Türkiye'deki iş insanlarının, bütün bu süreci iyi değerlendirmesi, doğru gelecek projeksiyonlarıyla çağın ihtiyacına dönük yatırımları yapması ve yeni çalışma kalıplarını hayata geçirmesi gerektiğini, eksikliklerini görüp önlemlerini alması gerektiğini aktardı.

Bulut, şu değerlendirmelerde bulundu:

"Örneğin dışa bağımlı olduğu konular ne ise, yerli tedarik yoluna gitmeli, yerli tedarikçileri desteklemeli güçlendirmelidir. Kısa vadeli değil, orta ve uzun vadede geri dönüşleri hesap etmesi gerekir. Dijital dönüşümünü tamamlamalı, mekandan bağımsız çalışma modellerini, yani insan odaklı, bilgi odaklı çalışma modellerini biran önce hayata geçirmeye başlamalıdır. Bu kriz tüm dünya açısından aslında eksiklerini görme ve tamamlama için de test olmuştur bir anlamda. Ben yapılacak yeni yatırımlarda, önceliğin Türkiye olması gerektiğine inanıyorum. Önce kendi ülkemizi kalkındırmaya öncelik vermeliyiz."

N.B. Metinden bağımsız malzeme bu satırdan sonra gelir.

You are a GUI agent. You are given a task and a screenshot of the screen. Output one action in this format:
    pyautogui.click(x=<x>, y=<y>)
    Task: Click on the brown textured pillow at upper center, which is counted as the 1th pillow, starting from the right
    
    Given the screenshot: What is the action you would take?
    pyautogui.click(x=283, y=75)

Cumhurbaşkanı Recep Tayyip Erdoğan'nın dün başlattığı "Milli Dayanışma Kampanyası"na ilk günden verilen büyük desteği hatırlatan Bulut, "Bu, bizim zor günlerde birbirini kucaklayan, milli birlik ve beraberlik ruhuyla hareket eden bir millet olduğumuzu gösteriyor. TİKAD da bu kampanyanın destekçisidir, iş kadınları olarak devletinin ve milletinin yanındadır. " ifadelerini kullandı.